Ridout, formerly CEO of Head of Zeus, built Boldwood around genre fiction—romance, crime, thrillers, and historical fiction—publishing globally from the start and acquiring world English language rights as a minimum on every title. The multi-format, single-pub-day model is central to her pitch. "Nobody else publishes audio on the day, print on the day," she said. The company operates without a warehouse, sells traditional print books on firm sale terms only, accepting no returns. Authors receive monthly royalty payments in lieu of advances. "It's genuinely like a salary," Ridout said. "It's a real partnership."
That unconventional model — initially met with skepticism — led the publisher to be named Independent Publisher of the Year at the Nibbies in 2025 and the equivalent honor from the Independent Publishers Guild.
The company's name, for the record, comes from Thomas Hardy. Ridout's grandparents owned a farm in Dorset—the property Hardy used as the setting for the character Boldwood in Far from the Madding Crowd. "I thought that's kind of an interesting literary connection," Ridout said. "But also it seemed like a good name because we want to be bold."
All the firm's growth has been organic and the company has made no acquisitions. Half of Boldwood's revenue comes from outside the U.K., with the U.S. alone accounting for approximately 35% of total sales, driven primarily by digital sales on Amazon, Audible, and the digital library platform Hoopla. Australia and Canada are the next largest markets.
Ridout is not shy about centering the U.S. in its business plan. "We always have world English language rights and we think of ourselves, maybe naively, as an American publisher," she said. "We deal directly with Amazon and Audible and all the people who have big footprints in the U.S." Boldwood does not localize titles for U.S. distribution; covers, titles, and spellings go out unchanged. "It's complete nonsense that you have to Americanize books from the U.K. for American readers," Ridout said.
The next step for Boldwood's slow conquering of the American market will be on paper. In the U.K., library purchases of print-on-demand and large print titles from across Boldwood's full catalog are the firm's top category, easily outpacing High Street retail. Ridout wants to replicate that in the U.S. "We need to get a print presence" in American libraries, she said, noting that while Hoopla has been a strong partner for audiobooks and e-books in the U.S. library market, print has so far been largely absent from that channel. Ridout identified Ingram as a likely partner for the push into U.S. libraries.

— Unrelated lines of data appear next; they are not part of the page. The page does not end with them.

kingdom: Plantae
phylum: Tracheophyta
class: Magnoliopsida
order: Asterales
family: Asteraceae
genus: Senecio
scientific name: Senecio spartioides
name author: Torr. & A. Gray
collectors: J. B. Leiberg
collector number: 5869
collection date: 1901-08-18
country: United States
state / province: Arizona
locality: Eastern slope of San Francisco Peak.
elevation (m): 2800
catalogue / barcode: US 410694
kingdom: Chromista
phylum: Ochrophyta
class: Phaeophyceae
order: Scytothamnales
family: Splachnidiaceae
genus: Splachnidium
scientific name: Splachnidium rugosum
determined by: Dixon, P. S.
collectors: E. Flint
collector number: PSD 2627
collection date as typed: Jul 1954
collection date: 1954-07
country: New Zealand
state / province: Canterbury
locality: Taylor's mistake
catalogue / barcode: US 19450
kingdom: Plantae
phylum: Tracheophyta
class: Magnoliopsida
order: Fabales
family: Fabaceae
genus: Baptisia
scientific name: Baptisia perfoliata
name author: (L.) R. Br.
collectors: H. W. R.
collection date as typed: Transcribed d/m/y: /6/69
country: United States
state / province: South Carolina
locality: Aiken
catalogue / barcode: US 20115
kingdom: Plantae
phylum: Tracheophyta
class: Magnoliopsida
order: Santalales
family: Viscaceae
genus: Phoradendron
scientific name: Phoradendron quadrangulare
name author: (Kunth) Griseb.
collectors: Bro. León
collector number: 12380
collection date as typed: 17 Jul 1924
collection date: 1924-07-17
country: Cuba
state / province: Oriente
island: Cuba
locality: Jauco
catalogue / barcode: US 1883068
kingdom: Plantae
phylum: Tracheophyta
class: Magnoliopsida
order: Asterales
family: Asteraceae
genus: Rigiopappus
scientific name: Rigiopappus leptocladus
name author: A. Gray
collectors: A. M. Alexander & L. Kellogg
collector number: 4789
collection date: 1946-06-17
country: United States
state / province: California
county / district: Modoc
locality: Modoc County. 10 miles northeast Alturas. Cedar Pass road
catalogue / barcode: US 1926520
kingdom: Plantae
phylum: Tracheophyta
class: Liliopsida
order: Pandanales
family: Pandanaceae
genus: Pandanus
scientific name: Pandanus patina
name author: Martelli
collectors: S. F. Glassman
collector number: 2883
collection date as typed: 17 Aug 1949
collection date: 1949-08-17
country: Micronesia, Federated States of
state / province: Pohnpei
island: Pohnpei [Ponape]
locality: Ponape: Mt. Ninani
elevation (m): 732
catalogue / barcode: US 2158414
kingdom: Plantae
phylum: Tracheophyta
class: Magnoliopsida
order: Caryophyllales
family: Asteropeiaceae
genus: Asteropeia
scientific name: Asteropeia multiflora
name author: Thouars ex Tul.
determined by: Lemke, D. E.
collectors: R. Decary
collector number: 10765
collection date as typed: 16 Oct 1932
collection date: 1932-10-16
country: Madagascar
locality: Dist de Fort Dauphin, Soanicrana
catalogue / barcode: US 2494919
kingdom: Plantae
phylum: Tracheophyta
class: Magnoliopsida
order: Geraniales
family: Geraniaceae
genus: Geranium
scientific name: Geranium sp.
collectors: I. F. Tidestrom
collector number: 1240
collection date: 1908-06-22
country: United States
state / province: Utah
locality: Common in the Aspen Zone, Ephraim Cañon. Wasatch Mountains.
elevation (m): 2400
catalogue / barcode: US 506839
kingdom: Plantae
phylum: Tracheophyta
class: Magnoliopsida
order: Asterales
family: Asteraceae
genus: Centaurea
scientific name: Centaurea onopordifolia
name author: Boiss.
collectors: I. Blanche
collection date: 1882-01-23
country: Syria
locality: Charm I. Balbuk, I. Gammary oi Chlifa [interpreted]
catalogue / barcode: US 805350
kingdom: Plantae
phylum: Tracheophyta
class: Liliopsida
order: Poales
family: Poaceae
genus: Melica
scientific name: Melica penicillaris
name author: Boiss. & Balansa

As for the trajectory of Boldwood's sales growth, Ridout is confident that the only direction is up. To support this, she recently hired two editors focused on romance, and an additional editor for contemporary thrillers, aimed at building male readership. The company also holds translation rights for approximately half its catalog and has publishing partnerships in seven European countries, including Overamstel in the Netherlands, DP (Digital Publishing) in Germany, City Editions in France, and Grupo Ático in Spain, among others.
Ridout is unapologetic about focusing on the bottom line or about the commercial fiction writers she has championed throughout her career. "There's always been a snobbery around commercial fiction," she said. "It's just so sad. It really is what most people read all around the world."